*** DATA TO EXAMINE ***
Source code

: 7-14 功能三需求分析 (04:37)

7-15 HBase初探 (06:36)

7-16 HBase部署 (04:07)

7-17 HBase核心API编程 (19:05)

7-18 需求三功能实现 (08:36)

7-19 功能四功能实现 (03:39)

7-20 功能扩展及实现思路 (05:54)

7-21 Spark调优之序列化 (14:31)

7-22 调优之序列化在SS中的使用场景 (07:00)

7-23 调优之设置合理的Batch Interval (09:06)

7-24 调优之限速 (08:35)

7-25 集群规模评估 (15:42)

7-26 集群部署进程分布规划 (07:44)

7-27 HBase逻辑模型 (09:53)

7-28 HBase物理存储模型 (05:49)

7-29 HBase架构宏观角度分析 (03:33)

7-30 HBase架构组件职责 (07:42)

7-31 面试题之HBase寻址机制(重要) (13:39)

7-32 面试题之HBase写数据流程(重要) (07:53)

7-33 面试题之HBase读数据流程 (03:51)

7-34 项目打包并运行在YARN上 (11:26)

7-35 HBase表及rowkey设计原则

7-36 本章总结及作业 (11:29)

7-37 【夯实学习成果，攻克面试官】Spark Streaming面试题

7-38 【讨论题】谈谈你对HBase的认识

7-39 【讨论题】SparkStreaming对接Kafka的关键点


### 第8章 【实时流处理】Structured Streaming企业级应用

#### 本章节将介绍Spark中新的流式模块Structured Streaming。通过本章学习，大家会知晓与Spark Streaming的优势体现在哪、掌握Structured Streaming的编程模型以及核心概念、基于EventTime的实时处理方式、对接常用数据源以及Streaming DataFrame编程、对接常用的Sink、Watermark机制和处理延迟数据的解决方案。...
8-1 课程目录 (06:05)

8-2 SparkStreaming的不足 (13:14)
***
[ACTIVITY]:
From the first line of the records above to the line that contains "### 第8章 【实时流处理】Structured Streaming企业级应用", quote each line exactly.

[YOUR RESPONSE]:
Source code

: 7-14 功能三需求分析 (04:37)

7-15 HBase初探 (06:36)

7-16 HBase部署 (04:07)

7-17 HBase核心API编程 (19:05)

7-18 需求三功能实现 (08:36)

7-19 功能四功能实现 (03:39)

7-20 功能扩展及实现思路 (05:54)

7-21 Spark调优之序列化 (14:31)

7-22 调优之序列化在SS中的使用场景 (07:00)

7-23 调优之设置合理的Batch Interval (09:06)

7-24 调优之限速 (08:35)

7-25 集群规模评估 (15:42)

7-26 集群部署进程分布规划 (07:44)

7-27 HBase逻辑模型 (09:53)

7-28 HBase物理存储模型 (05:49)

7-29 HBase架构宏观角度分析 (03:33)

7-30 HBase架构组件职责 (07:42)

7-31 面试题之HBase寻址机制(重要) (13:39)

7-32 面试题之HBase写数据流程(重要) (07:53)

7-33 面试题之HBase读数据流程 (03:51)

7-34 项目打包并运行在YARN上 (11:26)

7-35 HBase表及rowkey设计原则

7-36 本章总结及作业 (11:29)

7-37 【夯实学习成果，攻克面试官】Spark Streaming面试题

7-38 【讨论题】谈谈你对HBase的认识

7-39 【讨论题】SparkStreaming对接Kafka的关键点


### 第8章 【实时流处理】Structured Streaming企业级应用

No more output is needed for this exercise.